- What to work on
Begin at the first line of the data and copy each line through the one containing "left elbow: (1345, 745)", that line included, with no pictures.

━━ Listed entries ━━

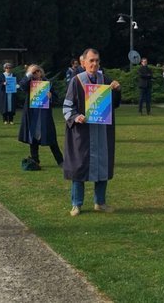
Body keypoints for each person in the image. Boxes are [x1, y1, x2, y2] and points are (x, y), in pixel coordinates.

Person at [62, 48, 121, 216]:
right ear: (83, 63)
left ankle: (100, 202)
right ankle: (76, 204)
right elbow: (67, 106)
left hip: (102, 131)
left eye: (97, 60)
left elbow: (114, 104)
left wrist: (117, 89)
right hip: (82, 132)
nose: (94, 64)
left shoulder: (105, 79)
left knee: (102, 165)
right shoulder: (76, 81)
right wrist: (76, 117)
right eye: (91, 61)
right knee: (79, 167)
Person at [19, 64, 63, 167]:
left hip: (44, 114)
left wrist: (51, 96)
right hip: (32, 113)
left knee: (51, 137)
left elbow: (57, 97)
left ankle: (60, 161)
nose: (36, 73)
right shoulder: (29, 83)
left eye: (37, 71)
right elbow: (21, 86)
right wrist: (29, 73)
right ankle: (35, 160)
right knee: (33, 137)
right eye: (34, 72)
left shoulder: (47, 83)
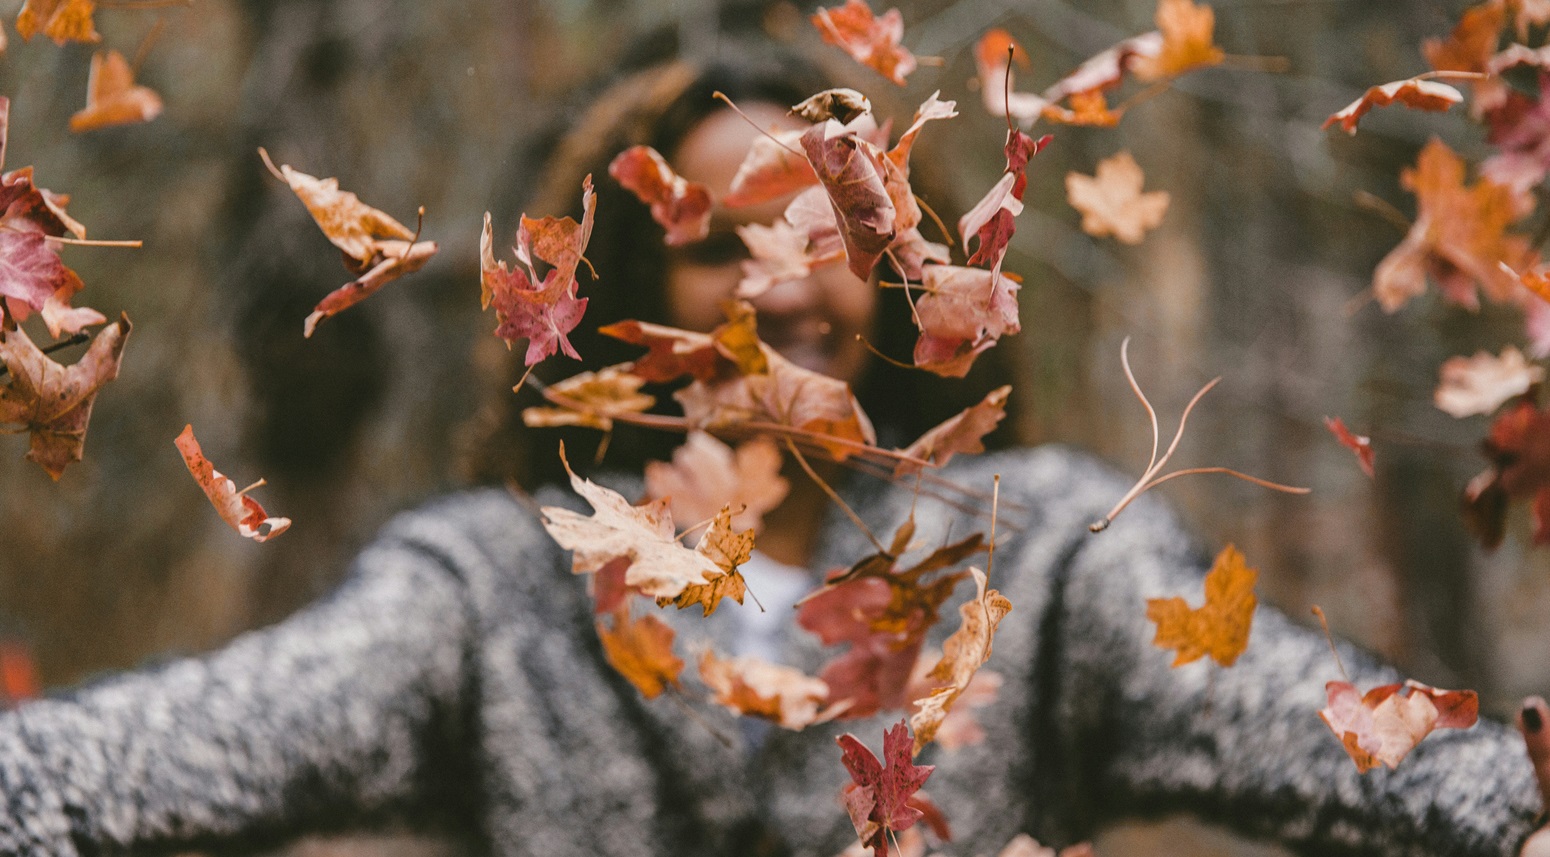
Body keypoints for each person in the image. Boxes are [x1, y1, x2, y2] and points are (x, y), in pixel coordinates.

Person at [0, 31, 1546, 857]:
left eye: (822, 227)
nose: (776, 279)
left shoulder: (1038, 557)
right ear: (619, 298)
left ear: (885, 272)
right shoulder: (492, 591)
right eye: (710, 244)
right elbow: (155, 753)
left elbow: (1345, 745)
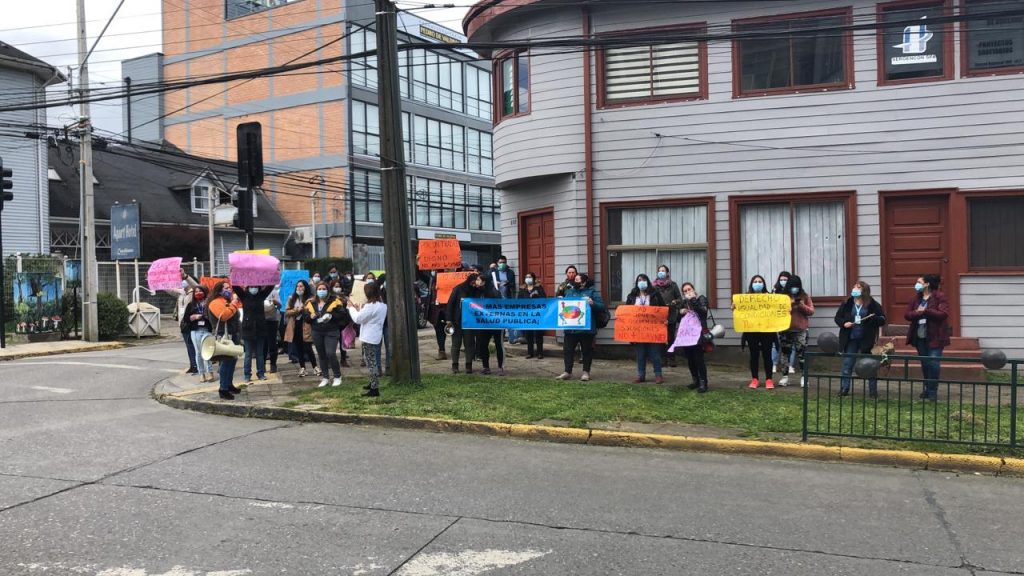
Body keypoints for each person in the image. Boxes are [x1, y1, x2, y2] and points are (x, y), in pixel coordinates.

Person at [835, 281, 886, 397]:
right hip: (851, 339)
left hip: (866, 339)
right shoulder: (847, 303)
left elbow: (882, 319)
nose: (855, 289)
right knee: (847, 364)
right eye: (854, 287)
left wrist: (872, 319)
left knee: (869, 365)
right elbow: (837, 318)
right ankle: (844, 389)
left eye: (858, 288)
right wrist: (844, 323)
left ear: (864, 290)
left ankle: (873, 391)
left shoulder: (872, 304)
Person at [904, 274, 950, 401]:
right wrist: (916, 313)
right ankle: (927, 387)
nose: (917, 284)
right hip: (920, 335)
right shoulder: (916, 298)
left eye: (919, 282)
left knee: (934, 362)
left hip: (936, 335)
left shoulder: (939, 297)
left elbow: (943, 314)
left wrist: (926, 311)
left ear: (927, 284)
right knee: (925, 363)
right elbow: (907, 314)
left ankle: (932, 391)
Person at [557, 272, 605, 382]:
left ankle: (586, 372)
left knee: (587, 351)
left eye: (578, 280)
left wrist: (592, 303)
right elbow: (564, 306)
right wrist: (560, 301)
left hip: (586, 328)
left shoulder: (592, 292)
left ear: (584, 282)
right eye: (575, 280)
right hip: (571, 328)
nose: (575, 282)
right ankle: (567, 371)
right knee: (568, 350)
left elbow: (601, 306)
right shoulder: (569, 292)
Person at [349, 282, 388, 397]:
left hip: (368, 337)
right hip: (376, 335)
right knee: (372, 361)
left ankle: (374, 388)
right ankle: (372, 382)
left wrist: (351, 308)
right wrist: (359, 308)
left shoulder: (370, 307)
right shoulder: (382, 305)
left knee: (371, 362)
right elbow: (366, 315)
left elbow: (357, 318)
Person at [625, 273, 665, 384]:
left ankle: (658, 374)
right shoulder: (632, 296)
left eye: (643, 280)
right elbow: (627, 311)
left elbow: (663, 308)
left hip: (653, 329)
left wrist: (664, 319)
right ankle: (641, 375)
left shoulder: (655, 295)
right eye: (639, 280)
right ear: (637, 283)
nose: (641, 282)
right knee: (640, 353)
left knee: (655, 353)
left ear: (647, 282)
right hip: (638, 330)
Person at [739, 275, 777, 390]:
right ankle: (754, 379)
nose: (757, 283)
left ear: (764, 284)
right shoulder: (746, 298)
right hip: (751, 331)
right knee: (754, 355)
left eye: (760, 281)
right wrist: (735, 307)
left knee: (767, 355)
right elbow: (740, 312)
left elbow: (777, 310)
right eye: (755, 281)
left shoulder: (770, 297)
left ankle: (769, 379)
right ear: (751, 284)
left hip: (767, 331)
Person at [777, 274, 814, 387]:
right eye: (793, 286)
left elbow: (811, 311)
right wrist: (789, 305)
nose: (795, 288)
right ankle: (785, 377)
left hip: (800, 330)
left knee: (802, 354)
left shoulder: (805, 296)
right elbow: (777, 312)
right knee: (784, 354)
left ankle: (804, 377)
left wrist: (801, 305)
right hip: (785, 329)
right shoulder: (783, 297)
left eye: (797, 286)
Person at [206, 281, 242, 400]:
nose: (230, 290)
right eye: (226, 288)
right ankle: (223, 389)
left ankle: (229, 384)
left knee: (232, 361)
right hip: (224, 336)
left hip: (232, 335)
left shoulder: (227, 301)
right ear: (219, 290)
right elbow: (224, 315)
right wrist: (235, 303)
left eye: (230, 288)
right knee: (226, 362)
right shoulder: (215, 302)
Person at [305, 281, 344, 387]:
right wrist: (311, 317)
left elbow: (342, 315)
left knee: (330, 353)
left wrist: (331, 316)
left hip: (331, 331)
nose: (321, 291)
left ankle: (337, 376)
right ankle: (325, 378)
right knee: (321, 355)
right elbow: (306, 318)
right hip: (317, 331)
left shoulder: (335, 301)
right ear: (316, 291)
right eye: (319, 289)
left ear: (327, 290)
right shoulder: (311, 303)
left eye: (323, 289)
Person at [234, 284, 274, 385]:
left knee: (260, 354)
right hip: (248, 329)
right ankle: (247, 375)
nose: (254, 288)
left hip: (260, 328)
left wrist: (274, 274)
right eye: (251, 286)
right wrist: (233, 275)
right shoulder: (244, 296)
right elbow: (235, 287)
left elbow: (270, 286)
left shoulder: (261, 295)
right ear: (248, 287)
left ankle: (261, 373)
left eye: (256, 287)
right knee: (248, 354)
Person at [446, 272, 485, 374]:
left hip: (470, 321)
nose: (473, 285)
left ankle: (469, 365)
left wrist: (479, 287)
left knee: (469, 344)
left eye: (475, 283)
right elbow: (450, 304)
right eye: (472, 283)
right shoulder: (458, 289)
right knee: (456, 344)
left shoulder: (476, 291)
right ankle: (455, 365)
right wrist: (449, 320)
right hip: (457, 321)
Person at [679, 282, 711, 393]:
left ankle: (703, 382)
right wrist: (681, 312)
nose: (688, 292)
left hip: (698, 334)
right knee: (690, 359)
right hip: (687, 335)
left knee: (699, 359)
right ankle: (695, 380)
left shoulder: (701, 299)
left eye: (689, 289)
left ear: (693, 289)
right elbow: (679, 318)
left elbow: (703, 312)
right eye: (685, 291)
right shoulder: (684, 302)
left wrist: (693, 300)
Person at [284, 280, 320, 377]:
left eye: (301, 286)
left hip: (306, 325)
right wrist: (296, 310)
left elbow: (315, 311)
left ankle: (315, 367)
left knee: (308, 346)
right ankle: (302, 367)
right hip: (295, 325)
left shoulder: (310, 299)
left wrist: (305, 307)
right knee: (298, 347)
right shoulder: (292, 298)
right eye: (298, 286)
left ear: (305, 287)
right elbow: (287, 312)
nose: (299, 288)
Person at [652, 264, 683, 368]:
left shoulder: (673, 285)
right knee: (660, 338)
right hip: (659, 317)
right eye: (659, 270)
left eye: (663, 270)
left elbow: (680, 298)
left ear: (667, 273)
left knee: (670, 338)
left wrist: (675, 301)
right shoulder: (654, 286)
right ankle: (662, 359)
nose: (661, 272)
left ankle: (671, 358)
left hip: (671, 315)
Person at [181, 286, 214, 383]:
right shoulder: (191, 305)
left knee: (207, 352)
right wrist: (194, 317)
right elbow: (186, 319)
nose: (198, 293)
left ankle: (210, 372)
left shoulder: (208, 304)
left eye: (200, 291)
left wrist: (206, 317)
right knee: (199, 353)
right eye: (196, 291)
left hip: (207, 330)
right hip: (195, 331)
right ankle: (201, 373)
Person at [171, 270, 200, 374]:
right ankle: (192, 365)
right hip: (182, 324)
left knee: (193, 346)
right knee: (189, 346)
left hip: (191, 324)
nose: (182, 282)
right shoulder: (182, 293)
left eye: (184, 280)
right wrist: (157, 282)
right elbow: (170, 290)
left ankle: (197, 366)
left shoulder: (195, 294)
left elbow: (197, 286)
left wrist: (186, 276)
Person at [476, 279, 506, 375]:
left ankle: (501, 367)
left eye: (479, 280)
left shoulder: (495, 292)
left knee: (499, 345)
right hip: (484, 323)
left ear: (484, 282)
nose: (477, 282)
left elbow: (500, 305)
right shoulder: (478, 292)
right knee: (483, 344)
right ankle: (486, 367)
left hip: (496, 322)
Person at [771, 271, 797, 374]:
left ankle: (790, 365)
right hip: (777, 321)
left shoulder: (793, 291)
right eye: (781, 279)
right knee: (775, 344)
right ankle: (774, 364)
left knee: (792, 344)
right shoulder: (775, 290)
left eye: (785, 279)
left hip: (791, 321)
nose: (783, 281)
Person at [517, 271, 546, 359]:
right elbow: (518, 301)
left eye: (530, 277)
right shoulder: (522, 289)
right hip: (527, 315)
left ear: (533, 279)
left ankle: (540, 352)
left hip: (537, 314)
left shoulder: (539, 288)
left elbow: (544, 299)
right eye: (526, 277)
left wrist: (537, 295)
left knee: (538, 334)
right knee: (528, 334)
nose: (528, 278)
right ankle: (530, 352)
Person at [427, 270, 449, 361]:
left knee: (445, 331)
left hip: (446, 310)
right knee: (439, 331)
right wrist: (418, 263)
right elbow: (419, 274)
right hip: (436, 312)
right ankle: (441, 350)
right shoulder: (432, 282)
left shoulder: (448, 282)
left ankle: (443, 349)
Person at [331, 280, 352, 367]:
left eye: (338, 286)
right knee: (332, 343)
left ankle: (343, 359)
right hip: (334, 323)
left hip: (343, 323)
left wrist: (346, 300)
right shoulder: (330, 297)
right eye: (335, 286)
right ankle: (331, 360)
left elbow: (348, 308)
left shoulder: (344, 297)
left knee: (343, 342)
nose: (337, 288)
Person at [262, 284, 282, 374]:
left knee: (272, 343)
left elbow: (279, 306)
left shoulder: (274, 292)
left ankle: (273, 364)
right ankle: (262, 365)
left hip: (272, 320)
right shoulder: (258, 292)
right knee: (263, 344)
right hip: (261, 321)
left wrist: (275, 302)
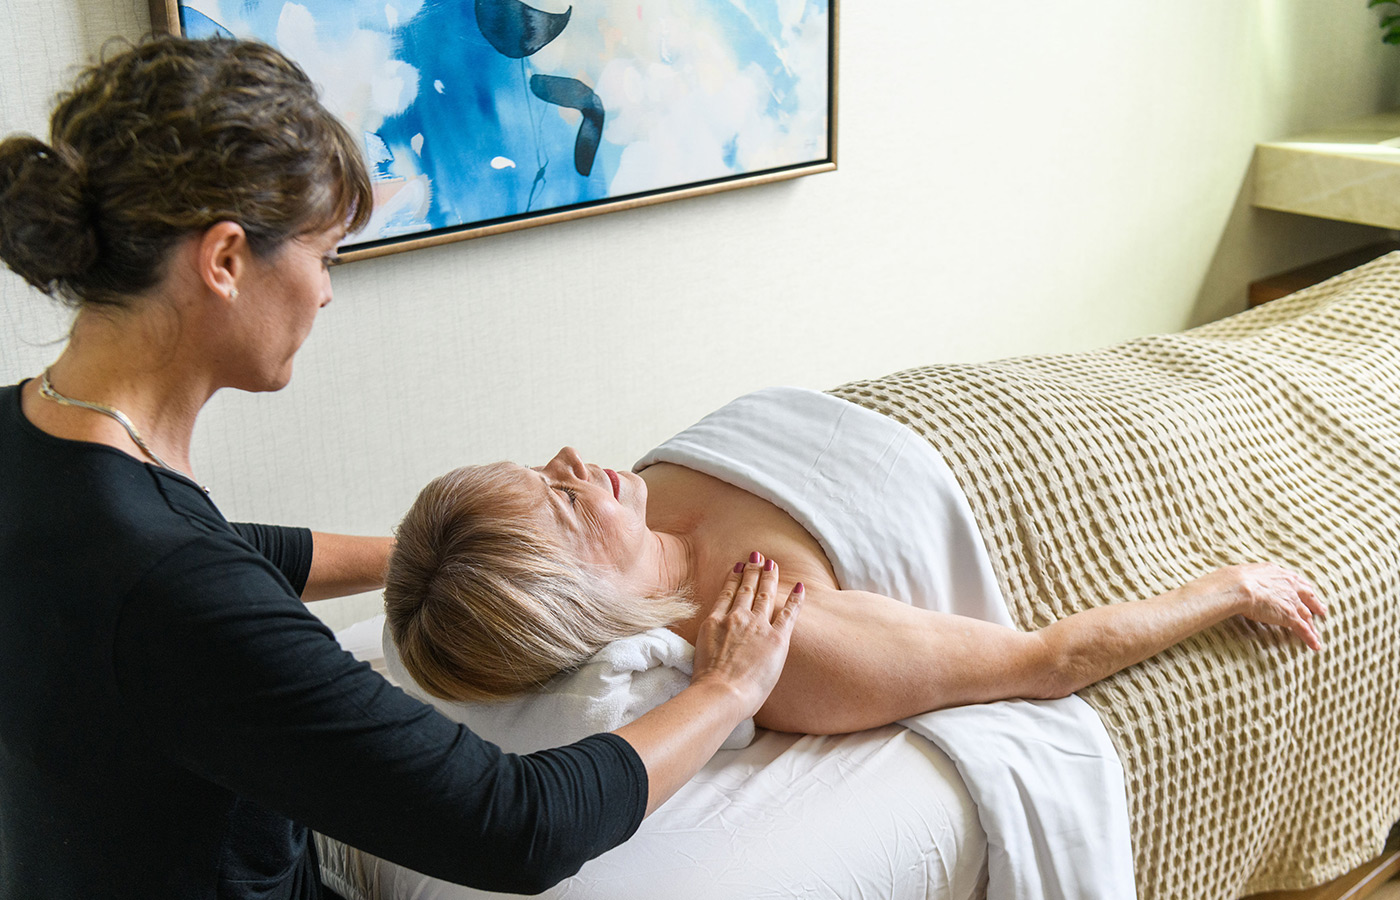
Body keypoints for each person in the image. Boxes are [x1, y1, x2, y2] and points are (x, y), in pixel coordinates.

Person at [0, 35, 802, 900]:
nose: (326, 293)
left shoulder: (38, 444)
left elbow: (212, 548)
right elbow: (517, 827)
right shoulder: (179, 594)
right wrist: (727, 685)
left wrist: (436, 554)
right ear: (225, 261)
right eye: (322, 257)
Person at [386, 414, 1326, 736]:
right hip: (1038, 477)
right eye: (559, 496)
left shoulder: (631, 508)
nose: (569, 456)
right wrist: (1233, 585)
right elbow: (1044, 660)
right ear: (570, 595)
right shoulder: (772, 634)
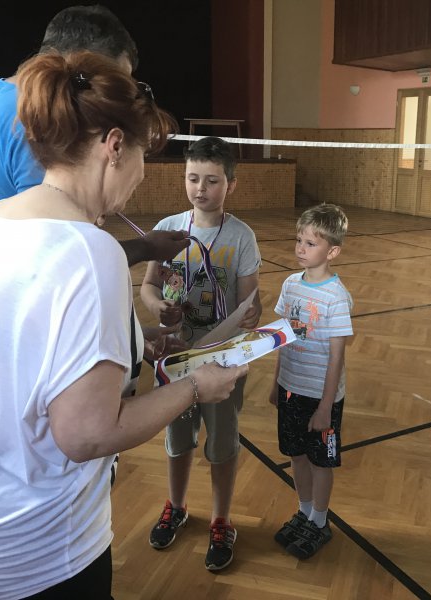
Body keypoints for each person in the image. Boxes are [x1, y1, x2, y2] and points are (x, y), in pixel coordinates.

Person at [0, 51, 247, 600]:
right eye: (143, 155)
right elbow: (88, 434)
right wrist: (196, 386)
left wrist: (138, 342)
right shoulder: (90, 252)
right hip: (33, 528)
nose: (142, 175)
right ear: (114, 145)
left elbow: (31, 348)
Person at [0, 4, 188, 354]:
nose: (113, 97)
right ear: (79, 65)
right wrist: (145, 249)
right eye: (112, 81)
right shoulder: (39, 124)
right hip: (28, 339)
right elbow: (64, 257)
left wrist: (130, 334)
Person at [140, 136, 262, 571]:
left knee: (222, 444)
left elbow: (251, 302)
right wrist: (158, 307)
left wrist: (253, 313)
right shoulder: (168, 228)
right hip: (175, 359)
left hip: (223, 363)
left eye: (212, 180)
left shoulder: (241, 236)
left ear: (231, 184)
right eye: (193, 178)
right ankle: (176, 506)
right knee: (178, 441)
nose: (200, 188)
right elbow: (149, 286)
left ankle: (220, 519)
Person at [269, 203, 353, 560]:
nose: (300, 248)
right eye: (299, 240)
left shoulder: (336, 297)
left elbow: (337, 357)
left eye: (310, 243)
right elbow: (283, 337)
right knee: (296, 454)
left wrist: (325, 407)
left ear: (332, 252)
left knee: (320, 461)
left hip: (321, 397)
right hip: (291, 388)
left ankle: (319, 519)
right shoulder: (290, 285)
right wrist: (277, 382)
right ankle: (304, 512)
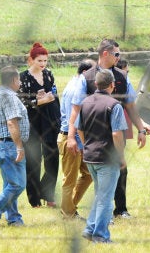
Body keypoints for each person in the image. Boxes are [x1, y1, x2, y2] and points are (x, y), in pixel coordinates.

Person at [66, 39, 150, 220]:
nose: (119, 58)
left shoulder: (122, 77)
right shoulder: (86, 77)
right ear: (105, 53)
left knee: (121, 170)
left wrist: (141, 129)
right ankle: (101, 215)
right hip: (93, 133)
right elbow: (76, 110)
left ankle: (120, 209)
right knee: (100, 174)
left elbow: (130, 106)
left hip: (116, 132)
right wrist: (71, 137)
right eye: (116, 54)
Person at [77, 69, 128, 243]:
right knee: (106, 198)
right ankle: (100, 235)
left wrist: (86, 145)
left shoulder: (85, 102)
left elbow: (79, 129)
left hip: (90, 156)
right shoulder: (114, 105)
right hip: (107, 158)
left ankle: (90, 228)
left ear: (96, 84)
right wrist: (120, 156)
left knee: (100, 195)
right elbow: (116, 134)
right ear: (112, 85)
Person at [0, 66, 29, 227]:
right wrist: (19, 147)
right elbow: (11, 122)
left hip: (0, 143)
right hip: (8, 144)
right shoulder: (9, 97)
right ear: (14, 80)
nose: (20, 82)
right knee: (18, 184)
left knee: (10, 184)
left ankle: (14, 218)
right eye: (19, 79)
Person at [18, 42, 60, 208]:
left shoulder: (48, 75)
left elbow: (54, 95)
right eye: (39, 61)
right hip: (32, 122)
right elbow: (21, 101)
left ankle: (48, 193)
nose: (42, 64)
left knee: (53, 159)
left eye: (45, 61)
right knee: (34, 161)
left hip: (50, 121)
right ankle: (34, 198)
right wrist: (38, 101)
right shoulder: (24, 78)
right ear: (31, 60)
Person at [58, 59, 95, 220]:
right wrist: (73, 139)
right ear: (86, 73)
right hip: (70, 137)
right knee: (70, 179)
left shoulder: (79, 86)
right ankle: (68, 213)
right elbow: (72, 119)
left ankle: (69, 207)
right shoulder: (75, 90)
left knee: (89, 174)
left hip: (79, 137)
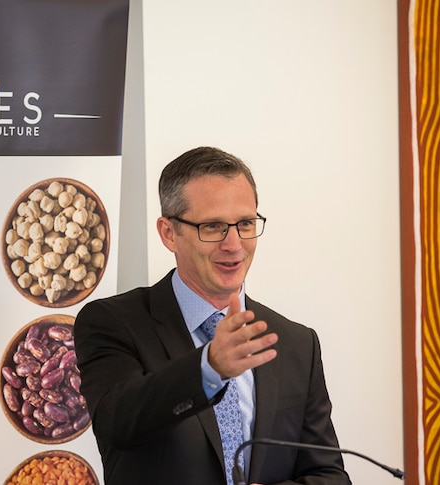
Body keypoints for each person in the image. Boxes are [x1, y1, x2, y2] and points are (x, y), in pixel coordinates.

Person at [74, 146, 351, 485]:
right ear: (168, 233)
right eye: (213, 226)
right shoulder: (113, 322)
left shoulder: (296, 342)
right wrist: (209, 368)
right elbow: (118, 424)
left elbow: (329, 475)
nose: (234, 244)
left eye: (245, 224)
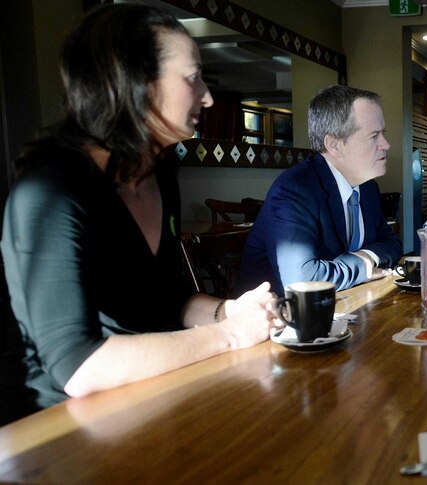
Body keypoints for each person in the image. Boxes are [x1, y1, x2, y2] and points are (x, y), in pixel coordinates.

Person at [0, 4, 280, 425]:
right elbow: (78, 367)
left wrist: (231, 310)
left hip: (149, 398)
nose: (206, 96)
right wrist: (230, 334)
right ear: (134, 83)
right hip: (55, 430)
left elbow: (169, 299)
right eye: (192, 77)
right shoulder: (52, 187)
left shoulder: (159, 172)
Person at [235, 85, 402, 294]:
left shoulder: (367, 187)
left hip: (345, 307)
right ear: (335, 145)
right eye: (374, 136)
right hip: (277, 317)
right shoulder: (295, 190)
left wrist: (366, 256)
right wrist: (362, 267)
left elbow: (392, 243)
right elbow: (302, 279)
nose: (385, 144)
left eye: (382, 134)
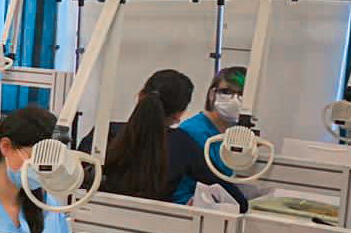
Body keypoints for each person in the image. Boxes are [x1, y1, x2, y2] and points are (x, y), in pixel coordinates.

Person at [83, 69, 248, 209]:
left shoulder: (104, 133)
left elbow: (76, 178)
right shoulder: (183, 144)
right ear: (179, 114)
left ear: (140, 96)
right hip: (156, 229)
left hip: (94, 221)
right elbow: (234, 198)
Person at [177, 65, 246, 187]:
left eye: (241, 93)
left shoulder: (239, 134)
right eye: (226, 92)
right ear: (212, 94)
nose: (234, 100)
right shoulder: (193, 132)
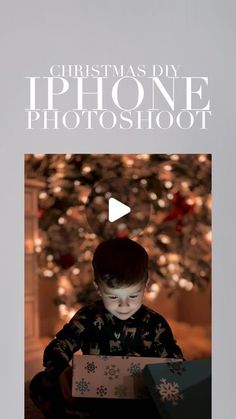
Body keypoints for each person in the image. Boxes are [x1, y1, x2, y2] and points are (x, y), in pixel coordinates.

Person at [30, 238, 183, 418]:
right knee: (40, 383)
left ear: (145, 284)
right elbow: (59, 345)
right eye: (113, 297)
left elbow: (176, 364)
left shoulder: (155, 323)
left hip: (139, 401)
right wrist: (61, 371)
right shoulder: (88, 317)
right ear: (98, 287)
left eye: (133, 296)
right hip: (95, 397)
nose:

━━━

- Your solution
Body keypoints for each person in the image. Boxes are [x1, y1, x2, y2] and points are (x, y), in pixel coordinates.

Person at [62, 48, 121, 216]:
right ear: (83, 63)
left ankle: (100, 202)
right ankle: (76, 204)
right elbow: (67, 106)
left hip: (102, 131)
left eye: (97, 60)
left elbow: (114, 104)
left wrist: (117, 89)
right hip: (82, 132)
nose: (94, 64)
left shoulder: (105, 79)
left knee: (102, 165)
right shoulder: (76, 81)
right wrist: (76, 117)
right eye: (91, 61)
right knee: (79, 167)
Person at [19, 64, 63, 167]:
left hip: (44, 114)
left wrist: (51, 96)
right hip: (32, 113)
left knee: (51, 137)
left elbow: (57, 97)
left ankle: (60, 161)
nose: (36, 73)
right shoulder: (29, 83)
left eye: (37, 71)
right elbow: (21, 86)
right wrist: (29, 73)
right ankle: (35, 160)
right knee: (33, 137)
right eye: (34, 72)
left shoulder: (47, 83)
Body keypoints for each person in the image. Boxes are [x1, y1, x2, y2] and points are (x, y), in pixel coordinates.

Person at [0, 31, 1546, 857]:
left eye: (822, 227)
nose: (776, 279)
left shoulder: (1038, 557)
right ear: (619, 298)
left ear: (885, 272)
right shoulder: (492, 591)
right eye: (710, 244)
right elbow: (155, 753)
left elbow: (1345, 745)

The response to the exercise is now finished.